Ipotnews - Bursa saham Indonesia mengakhiri sesi perdagangan pekan pertama Juli 2025, Jumat (4/7), dengan mencatatkan pelemahan 0,19% menjadi 6.865, dan melorot 61 poin dibanding akhir sesi penutupan sebelumnya di level 6.928. Investor asing mencatatkan arus keluar ekuitas senilai USD171 juta sepanjang pekan.
 Weekly Commentary  PT Ashmore Asset Management Indonesia, Jumat (4/7), menyoroti beberapa penting sebagai berikut;

Apa yang terjadi pekan lalu?
Ashmore mencatat, sektor yang mencatatkan pelemahan terbesar adalah sektor Keuangan dan Teknologi, masing-masing turun -1,83% dan -1,09%, sementara sektor Konsumen Siklus dan Bahan Dasar mencatat kenaikan masing-masing +3,24% dan +2,80%. Performa terbaik datang dari saham batu bara (+2,94%) dan indeks Dow Jones (+2,30%), sedangkan indeks Hang Seng terkoreksi -1,52% dan IDX30 turun -1,07%.
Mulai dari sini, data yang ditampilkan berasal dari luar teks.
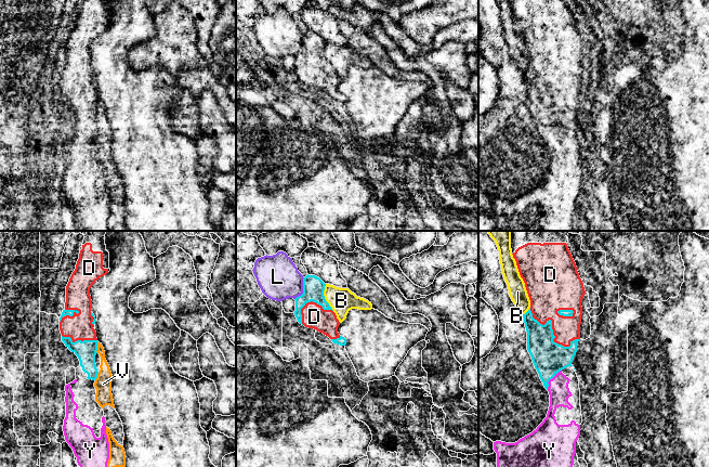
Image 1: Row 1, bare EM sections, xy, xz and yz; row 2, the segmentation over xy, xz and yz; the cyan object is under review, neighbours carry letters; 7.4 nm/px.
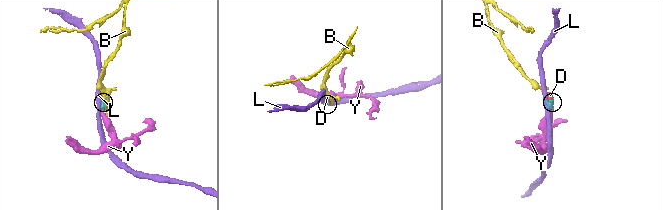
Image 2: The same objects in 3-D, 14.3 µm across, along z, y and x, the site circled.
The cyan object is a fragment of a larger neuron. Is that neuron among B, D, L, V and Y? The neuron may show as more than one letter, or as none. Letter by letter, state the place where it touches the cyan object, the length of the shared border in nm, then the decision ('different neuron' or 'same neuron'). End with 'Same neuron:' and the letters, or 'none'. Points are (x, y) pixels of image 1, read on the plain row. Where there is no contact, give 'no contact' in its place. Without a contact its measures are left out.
B: meets cyan in xz at (324, 54); contact 220 nm long; different neuron
D: meets cyan in yz at (552, 88); contact 440 nm long; same neuron
L: meets cyan in xz at (303, 47); contact 180 nm long; different neuron
V: meets cyan in xy at (96, 104); contact 90 nm long; different neuron
Y: meets cyan in yz at (550, 135); contact 190 nm long; same neuron
Same neuron: D, Y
Data ketenagakerjaan AS pekan ini lebih kuat dari perkiraan, diiringi penurunan tingkat pengangguran meskipun partisipasi angkatan kerja menurun ke level terendah sejak Desember 2022. Data Non-Farm Payroll juga melebihi ekspektasi setelah revisi naik di bulan sebelumnya. Di Kanada, defisit neraca dagang sesuai ekspektasi namun PMI manufaktur masih mengalami kontraksi sejak Februari.
Di kawasan Eropa, rilis angka inflasi utama dan inti tahunan sesuai ekspektasi dan memberi harapan pelonggaran kebijakan moneter. Meskipun terjadi kenaikan angka pengangguran namun tetap berada di level historis yang rendah. Jerman mencatat perlambatan inflasi dan penurunan penjualan ritel.
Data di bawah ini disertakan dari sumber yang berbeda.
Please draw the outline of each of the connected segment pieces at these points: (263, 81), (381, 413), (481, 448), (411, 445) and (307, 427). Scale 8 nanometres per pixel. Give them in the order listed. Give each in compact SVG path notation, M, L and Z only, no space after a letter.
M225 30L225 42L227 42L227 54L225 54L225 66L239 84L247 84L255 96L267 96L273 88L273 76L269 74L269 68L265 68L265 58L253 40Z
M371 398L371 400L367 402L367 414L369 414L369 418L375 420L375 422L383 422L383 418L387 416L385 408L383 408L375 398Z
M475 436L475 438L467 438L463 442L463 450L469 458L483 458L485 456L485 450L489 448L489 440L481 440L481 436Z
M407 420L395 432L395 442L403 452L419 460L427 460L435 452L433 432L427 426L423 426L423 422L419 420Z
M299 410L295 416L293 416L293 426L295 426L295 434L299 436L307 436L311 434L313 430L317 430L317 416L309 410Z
Di Asia, China mencatatkan berlanjutnya kontraksi sektor manufaktur sejak April, sementara PMI non-manufaktur membaik melebihi ekspektasi. Indonesia mencatat surplus neraca perdagangan yang lebih besar dari perkiraan berkat lonjakan ekspor, disertai inflasi yang juga membaik.
Apakah ketidakpastian perdagangan belum tercermin di AS?
Ashmore mencermati, data ketenagakerjaan AS untuk Juni menunjukkan penambahan 147 ribu pekerjaan, jauh di atas ekspektasi 110 ribu, dan tingkat pengangguran turun ke 4,1% dari perkiraan kenaikan menjadi 4,3%. Namun, tingkat partisipasi tenaga kerja turun ke 62,3%, terendah sejak Desember 2022.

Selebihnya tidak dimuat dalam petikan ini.